It’s scary how much we can love someone.
Never getting attached to anyone, always keeping a distance between ourselves and everyone around us in case they leave, in case they decide to disappear.
Then comes someone and sneakily breaks all the walls; we love their presence, their laugh, their talk, their silence. We remember them whenever we’re anxious, or whenever we’re sad because their memory is safe, it makes us happy.
It’s scary much loving them makes us feel alive, as if that’s it, that’s all we need from this horrid life, that’s all that is important amid hunger and injustice and destruction, loving them is all that is needed to stay alive.
It’s scary how much they can affect our days, our mood, and the rest of our week. An inane message, a word of kindness, or a smile – that one smile, that’s all we need to go back home at the end of the day and say ” ’twas a good day.”

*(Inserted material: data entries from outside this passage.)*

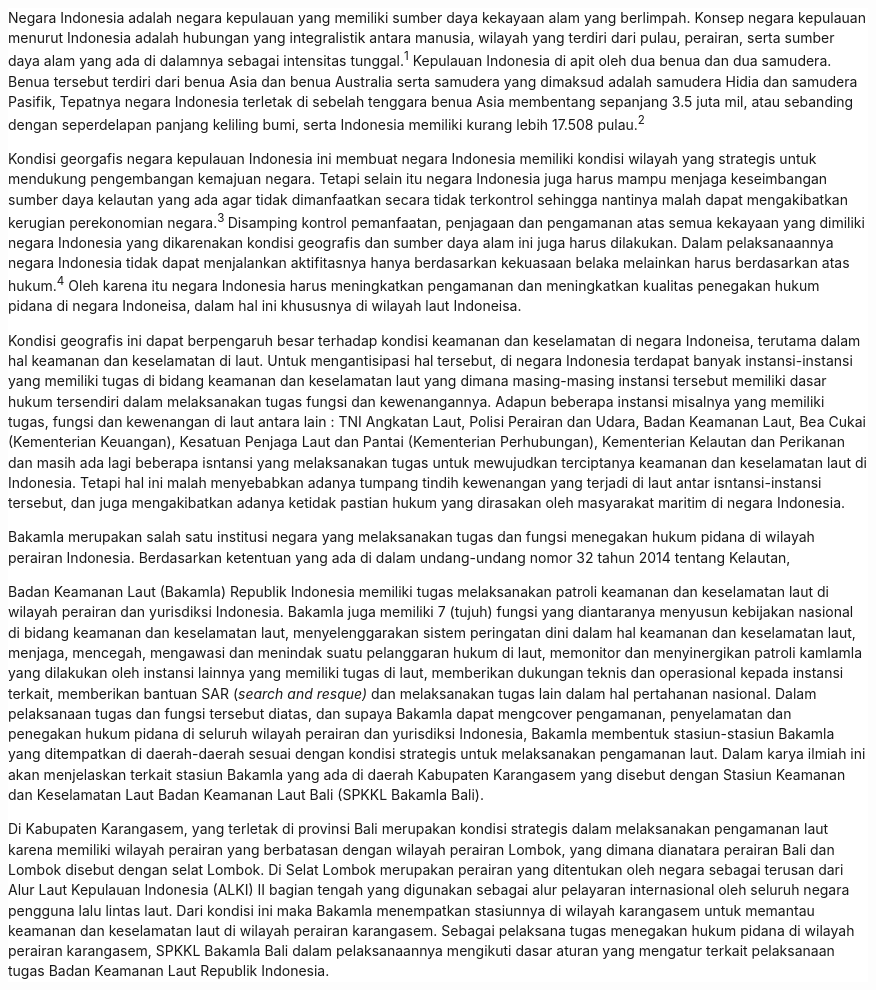 <p><span class="font5">Negara Indonesia adalah negara kepulauan yang memiliki sumber daya kekayaan alam yang berlimpah. Konsep negara kepulauan menurut Indonesia adalah hubungan yang integralistik antara manusia, wilayah yang terdiri dari pulau, perairan, serta sumber daya alam yang ada di dalamnya sebagai intensitas tunggal.<sup>1</sup> Kepulauan Indonesia di apit oleh dua benua dan dua samudera. Benua tersebut terdiri dari benua Asia dan benua Australia serta samudera yang dimaksud adalah samudera Hidia dan samudera Pasifik, Tepatnya negara Indonesia terletak di sebelah tenggara benua Asia membentang sepanjang 3.5 juta mil, atau sebanding dengan seperdelapan panjang keliling bumi, serta Indonesia memiliki kurang lebih 17.508 pulau.<sup>2</sup></span></p>
<p><span class="font5">Kondisi georgafis negara kepulauan Indonesia ini membuat negara Indonesia memiliki kondisi wilayah yang strategis untuk mendukung pengembangan kemajuan negara. Tetapi selain itu negara Indonesia juga harus mampu menjaga keseimbangan sumber daya kelautan yang ada agar tidak dimanfaatkan secara tidak terkontrol sehingga nantinya malah dapat mengakibatkan kerugian perekonomian negara.<sup>3 </sup>Disamping kontrol pemanfaatan, penjagaan dan pengamanan atas semua kekayaan yang dimiliki negara Indonesia yang dikarenakan kondisi geografis dan sumber daya alam ini juga harus dilakukan. Dalam pelaksanaannya negara Indonesia tidak dapat menjalankan aktifitasnya hanya berdasarkan kekuasaan belaka melainkan harus berdasarkan atas hukum.<sup>4</sup> Oleh karena itu negara Indonesia harus meningkatkan pengamanan dan meningkatkan kualitas penegakan hukum pidana di negara Indoneisa, dalam hal ini khususnya di wilayah laut Indoneisa.</span></p>
<p><span class="font5">Kondisi geografis ini dapat berpengaruh besar terhadap kondisi keamanan dan keselamatan di negara Indoneisa, terutama dalam hal keamanan dan keselamatan di laut. Untuk mengantisipasi hal tersebut, di negara Indonesia terdapat banyak instansi-instansi yang memiliki tugas di bidang keamanan dan keselamatan laut yang dimana masing-masing instansi tersebut memiliki dasar hukum tersendiri dalam melaksanakan tugas fungsi dan kewenangannya. Adapun beberapa instansi misalnya yang memiliki tugas, fungsi dan kewenangan di laut antara lain : TNI Angkatan Laut, Polisi Perairan dan Udara, Badan Keamanan Laut, Bea Cukai (Kementerian Keuangan), Kesatuan Penjaga Laut dan Pantai (Kementerian Perhubungan), Kementerian Kelautan dan Perikanan dan masih ada lagi beberapa isntansi yang melaksanakan tugas untuk mewujudkan terciptanya keamanan dan keselamatan laut di Indonesia. Tetapi hal ini malah menyebabkan adanya tumpang tindih kewenangan yang terjadi di laut antar isntansi-instansi tersebut, dan juga mengakibatkan adanya ketidak pastian hukum yang dirasakan oleh masyarakat maritim di negara Indonesia.</span></p>
<p><span class="font5">Bakamla merupakan salah satu institusi negara yang melaksanakan tugas dan fungsi menegakan hukum pidana di wilayah perairan Indonesia. Berdasarkan ketentuan yang ada di dalam undang-undang nomor 32 tahun 2014 tentang Kelautan,</span></p>
<p><span class="font5">Badan Keamanan Laut (Bakamla) Republik Indonesia memiliki tugas melaksanakan patroli keamanan dan keselamatan laut di wilayah perairan dan yurisdiksi Indonesia. Bakamla juga memiliki 7 (tujuh) fungsi yang diantaranya menyusun kebijakan nasional di bidang keamanan dan keselamatan laut, menyelenggarakan sistem peringatan dini dalam hal keamanan dan keselamatan laut, menjaga, mencegah, mengawasi dan menindak suatu pelanggaran hukum di laut, memonitor dan menyinergikan patroli kamlamla yang dilakukan oleh instansi lainnya yang memiliki tugas di laut, memberikan dukungan teknis dan operasional kepada instansi terkait, memberikan bantuan SAR (</span><span class="font5" style="font-style:italic;">search and resque)</span><span class="font5"> dan melaksanakan tugas lain dalam hal pertahanan nasional. Dalam pelaksanaan tugas dan fungsi tersebut diatas, dan supaya Bakamla dapat mengcover pengamanan, penyelamatan dan penegakan hukum pidana di seluruh wilayah perairan dan yurisdiksi Indonesia, Bakamla membentuk stasiun-stasiun Bakamla yang ditempatkan di daerah-daerah sesuai dengan kondisi strategis untuk melaksanakan pengamanan laut. Dalam karya ilmiah ini akan menjelaskan terkait stasiun Bakamla yang ada di daerah Kabupaten Karangasem yang disebut dengan Stasiun Keamanan dan Keselamatan Laut Badan Keamanan Laut Bali (SPKKL Bakamla Bali).</span></p>
<p><span class="font5">Di Kabupaten Karangasem, yang terletak di provinsi Bali merupakan kondisi strategis dalam melaksanakan pengamanan laut karena memiliki wilayah perairan yang berbatasan dengan wilayah perairan Lombok, yang dimana dianatara perairan Bali dan Lombok disebut dengan selat Lombok. Di Selat Lombok merupakan perairan yang ditentukan oleh negara sebagai terusan dari Alur Laut Kepulauan Indonesia (ALKI) II bagian tengah yang digunakan sebagai alur pelayaran internasional oleh seluruh negara pengguna lalu lintas laut. Dari kondisi ini maka Bakamla menempatkan stasiunnya di wilayah karangasem untuk memantau keamanan dan keselamatan laut di wilayah perairan karangasem. Sebagai pelaksana tugas menegakan hukum pidana di wilayah perairan karangasem, SPKKL Bakamla Bali dalam pelaksanaannya mengikuti dasar aturan yang mengatur terkait pelaksanaan tugas Badan Keamanan Laut Republik Indonesia.</span></p>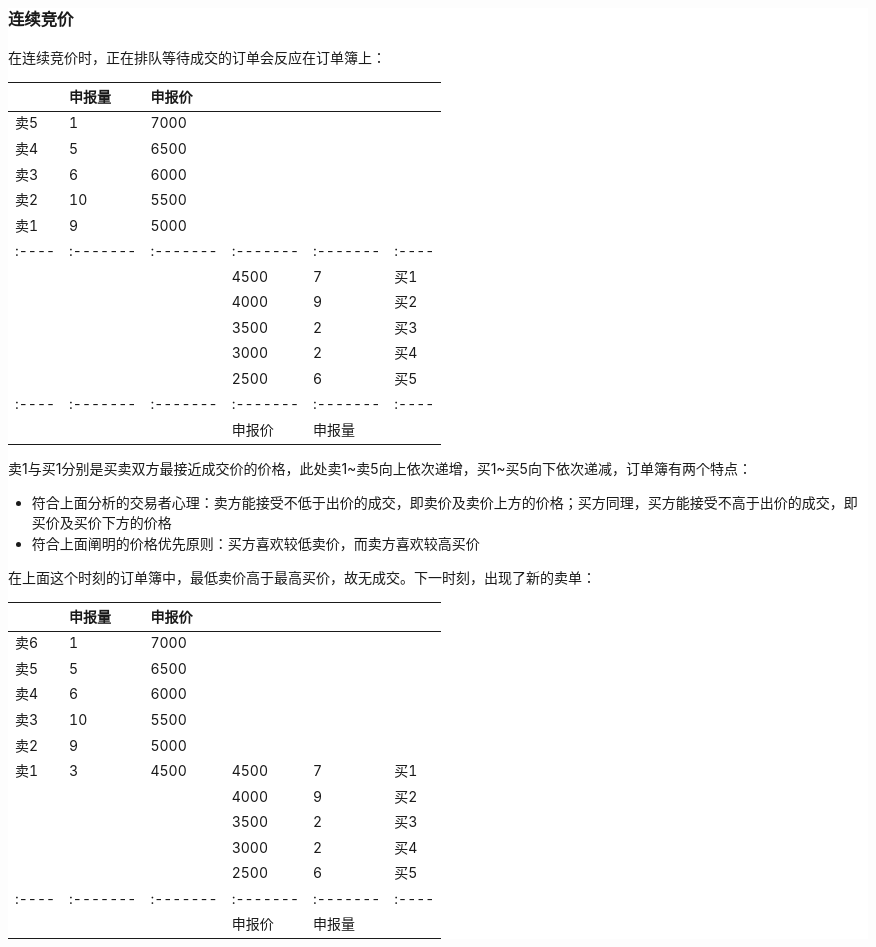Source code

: ### 连续竞价

在连续竞价时，正在排队等待成交的订单会反应在订单簿上：

|     | 申报量 | 申报价 |        |        |      |
|:----|:-------|:-------|:-------|:-------|:----|
| 卖5 | 1      | 7000   |       |        |      |
| 卖4 | 5      | 6500   |       |        |      |
| 卖3 | 6      | 6000   |       |        |      |
| 卖2 | 10     | 5500   |       |        |      |
| 卖1 | 9      | 5000   |       |        |      |
|:----|:-------|:-------|:-------|:-------|:----|
|     |        |        | 4500   | 7      | 买1 |
|     |        |        | 4000   | 9      | 买2 |
|     |        |        | 3500   | 2      | 买3 |
|     |        |        | 3000   | 2      | 买4 |
|     |        |        | 2500   | 6      | 买5 |
|:----|:-------|:-------|:-------|:-------|:----|
|     |        |        | 申报价 | 申报量  |     |

卖1与买1分别是买卖双方最接近成交价的价格，此处卖1~卖5向上依次递增，买1~买5向下依次递减，订单簿有两个特点：
- 符合上面分析的交易者心理：卖方能接受不低于出价的成交，即卖价及卖价上方的价格；买方同理，买方能接受不高于出价的成交，即买价及买价下方的价格
- 符合上面阐明的价格优先原则：买方喜欢较低卖价，而卖方喜欢较高买价

在上面这个时刻的订单簿中，最低卖价高于最高买价，故无成交。下一时刻，出现了新的卖单：

|     | 申报量 | 申报价 |        |        |      |
|:----|:-------|:-------|:-------|:-------|:----|
| 卖6 | 1      | 7000   |       |        |      |
| 卖5 | 5      | 6500   |       |        |      |
| 卖4 | 6      | 6000   |       |        |      |
| 卖3 | 10     | 5500   |       |        |      |
| 卖2 | 9      | 5000   |       |        |      |
| 卖1 | 3      | 4500   | 4500   | 7      | 买1 |
|     |        |        | 4000   | 9      | 买2 |
|     |        |        | 3500   | 2      | 买3 |
|     |        |        | 3000   | 2      | 买4 |
|     |        |        | 2500   | 6      | 买5 |
|:----|:-------|:-------|:-------|:-------|:----|
|     |        |        | 申报价 | 申报量  |     |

Their talk, for once you don’t mind not talking, for once you want to hear their story without having to say yours. For once, you want them to talk for hours about everything and nothing in particular, and you listen so tentatively because even the smallest details matter. Because knowing what their favorite tree leaf matters to you, as long as it’s a thing that they said. It’s them talking to you; what can be more important than that?
And that smell, their holy smell. You close your eyes once you smell them nearby, their scented aroma precedes them, and you close your eyes because it’s too warm and it’s too sweet, and it’s too them.
But then what?
But then they leave, and it’s not a shock because the world is mortal and the prettiest flowers die, and everything must end. But it doesn’t make their loss easier. It doesn’t make the void feeling less piercing in a bleak abyss that makes its way through our chest and blackens the place where bliss once rested, because of them, the bliss and the blazes.
And then the feeling of the happy moments gets forgotten, and the aching nostalgia replaces those happy moments, and then comes the era of longing for a time where we were whole, where we were floating, where we were alive.
And we soon go back to closing our eyes every time their names are mentioned, every time we try to remember, every time we see a photo of them or affiliated to them, every time we smell a scent close to theirs. This time, we close our eyes not to preserve the moment, this time, we close our eyes to make it, the memory, go away, we close our eyes as if the loss we feel is before us, and if we close our eyes and don’t see it anymore, it might fade away.
And then one night, it’s 3:00 am, our bed is warm, our pillow is fluffy, and we still can’t sleep. And as we hold ourselves so tight in fear we might break, we wonder what would’ve happened if we never met them at all, because nothing-nothing-really seems worth the loss.